▶ _EXERCISE_
Write out all of the lines below word for word, with no changes.

[Stored items from a collection]
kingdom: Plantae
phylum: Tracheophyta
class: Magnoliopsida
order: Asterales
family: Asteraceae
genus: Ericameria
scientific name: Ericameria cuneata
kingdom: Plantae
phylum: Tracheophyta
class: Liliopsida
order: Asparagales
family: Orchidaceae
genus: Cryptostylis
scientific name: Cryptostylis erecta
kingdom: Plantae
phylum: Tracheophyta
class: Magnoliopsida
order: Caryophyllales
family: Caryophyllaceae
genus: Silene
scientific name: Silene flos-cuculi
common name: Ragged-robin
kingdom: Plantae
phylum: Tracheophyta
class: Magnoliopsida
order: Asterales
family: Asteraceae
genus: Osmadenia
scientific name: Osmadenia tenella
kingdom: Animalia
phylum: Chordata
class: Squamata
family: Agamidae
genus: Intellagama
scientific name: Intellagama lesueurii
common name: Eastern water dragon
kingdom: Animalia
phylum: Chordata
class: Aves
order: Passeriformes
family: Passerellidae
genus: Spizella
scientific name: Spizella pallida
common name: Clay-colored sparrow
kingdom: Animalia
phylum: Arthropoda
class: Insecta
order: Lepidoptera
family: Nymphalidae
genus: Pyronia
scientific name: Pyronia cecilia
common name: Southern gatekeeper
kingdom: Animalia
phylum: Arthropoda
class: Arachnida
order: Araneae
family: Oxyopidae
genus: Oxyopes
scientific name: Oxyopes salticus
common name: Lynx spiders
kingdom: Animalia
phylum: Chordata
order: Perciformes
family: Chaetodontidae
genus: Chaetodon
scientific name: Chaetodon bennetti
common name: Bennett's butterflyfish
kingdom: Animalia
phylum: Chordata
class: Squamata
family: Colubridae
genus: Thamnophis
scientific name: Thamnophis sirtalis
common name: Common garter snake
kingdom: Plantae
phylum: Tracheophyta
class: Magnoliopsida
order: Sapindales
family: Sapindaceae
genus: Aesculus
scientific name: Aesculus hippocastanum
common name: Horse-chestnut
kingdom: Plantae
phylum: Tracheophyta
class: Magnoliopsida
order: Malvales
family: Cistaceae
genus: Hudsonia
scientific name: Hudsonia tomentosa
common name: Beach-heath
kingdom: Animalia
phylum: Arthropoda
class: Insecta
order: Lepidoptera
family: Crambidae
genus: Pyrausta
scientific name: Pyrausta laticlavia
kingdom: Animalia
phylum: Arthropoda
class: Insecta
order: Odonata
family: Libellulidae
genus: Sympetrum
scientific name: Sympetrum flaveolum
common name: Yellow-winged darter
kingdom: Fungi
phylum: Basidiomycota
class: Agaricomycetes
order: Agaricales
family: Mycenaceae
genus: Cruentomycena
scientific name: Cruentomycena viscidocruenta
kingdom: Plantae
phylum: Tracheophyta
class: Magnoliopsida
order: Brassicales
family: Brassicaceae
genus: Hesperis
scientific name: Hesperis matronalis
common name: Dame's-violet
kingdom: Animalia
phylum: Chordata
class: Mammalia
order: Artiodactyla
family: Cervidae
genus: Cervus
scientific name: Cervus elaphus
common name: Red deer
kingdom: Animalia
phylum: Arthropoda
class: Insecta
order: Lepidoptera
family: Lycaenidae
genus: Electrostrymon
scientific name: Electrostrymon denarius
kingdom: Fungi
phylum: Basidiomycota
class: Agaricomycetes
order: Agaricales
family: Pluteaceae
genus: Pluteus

▶ _EXERCISE OUTPUT_
kingdom: Plantae
phylum: Tracheophyta
class: Magnoliopsida
order: Asterales
family: Asteraceae
genus: Ericameria
scientific name: Ericameria cuneata
kingdom: Plantae
phylum: Tracheophyta
class: Liliopsida
order: Asparagales
family: Orchidaceae
genus: Cryptostylis
scientific name: Cryptostylis erecta
kingdom: Plantae
phylum: Tracheophyta
class: Magnoliopsida
order: Caryophyllales
family: Caryophyllaceae
genus: Silene
scientific name: Silene flos-cuculi
common name: Ragged-robin
kingdom: Plantae
phylum: Tracheophyta
class: Magnoliopsida
order: Asterales
family: Asteraceae
genus: Osmadenia
scientific name: Osmadenia tenella
kingdom: Animalia
phylum: Chordata
class: Squamata
family: Agamidae
genus: Intellagama
scientific name: Intellagama lesueurii
common name: Eastern water dragon
kingdom: Animalia
phylum: Chordata
class: Aves
order: Passeriformes
family: Passerellidae
genus: Spizella
scientific name: Spizella pallida
common name: Clay-colored sparrow
kingdom: Animalia
phylum: Arthropoda
class: Insecta
order: Lepidoptera
family: Nymphalidae
genus: Pyronia
scientific name: Pyronia cecilia
common name: Southern gatekeeper
kingdom: Animalia
phylum: Arthropoda
class: Arachnida
order: Araneae
family: Oxyopidae
genus: Oxyopes
scientific name: Oxyopes salticus
common name: Lynx spiders
kingdom: Animalia
phylum: Chordata
order: Perciformes
family: Chaetodontidae
genus: Chaetodon
scientific name: Chaetodon bennetti
common name: Bennett's butterflyfish
kingdom: Animalia
phylum: Chordata
class: Squamata
family: Colubridae
genus: Thamnophis
scientific name: Thamnophis sirtalis
common name: Common garter snake
kingdom: Plantae
phylum: Tracheophyta
class: Magnoliopsida
order: Sapindales
family: Sapindaceae
genus: Aesculus
scientific name: Aesculus hippocastanum
common name: Horse-chestnut
kingdom: Plantae
phylum: Tracheophyta
class: Magnoliopsida
order: Malvales
family: Cistaceae
genus: Hudsonia
scientific name: Hudsonia tomentosa
common name: Beach-heath
kingdom: Animalia
phylum: Arthropoda
class: Insecta
order: Lepidoptera
family: Crambidae
genus: Pyrausta
scientific name: Pyrausta laticlavia
kingdom: Animalia
phylum: Arthropoda
class: Insecta
order: Odonata
family: Libellulidae
genus: Sympetrum
scientific name: Sympetrum flaveolum
common name: Yellow-winged darter
kingdom: Fungi
phylum: Basidiomycota
class: Agaricomycetes
order: Agaricales
family: Mycenaceae
genus: Cruentomycena
scientific name: Cruentomycena viscidocruenta
kingdom: Plantae
phylum: Tracheophyta
class: Magnoliopsida
order: Brassicales
family: Brassicaceae
genus: Hesperis
scientific name: Hesperis matronalis
common name: Dame's-violet
kingdom: Animalia
phylum: Chordata
class: Mammalia
order: Artiodactyla
family: Cervidae
genus: Cervus
scientific name: Cervus elaphus
common name: Red deer
kingdom: Animalia
phylum: Arthropoda
class: Insecta
order: Lepidoptera
family: Lycaenidae
genus: Electrostrymon
scientific name: Electrostrymon denarius
kingdom: Fungi
phylum: Basidiomycota
class: Agaricomycetes
order: Agaricales
family: Pluteaceae
genus: Pluteus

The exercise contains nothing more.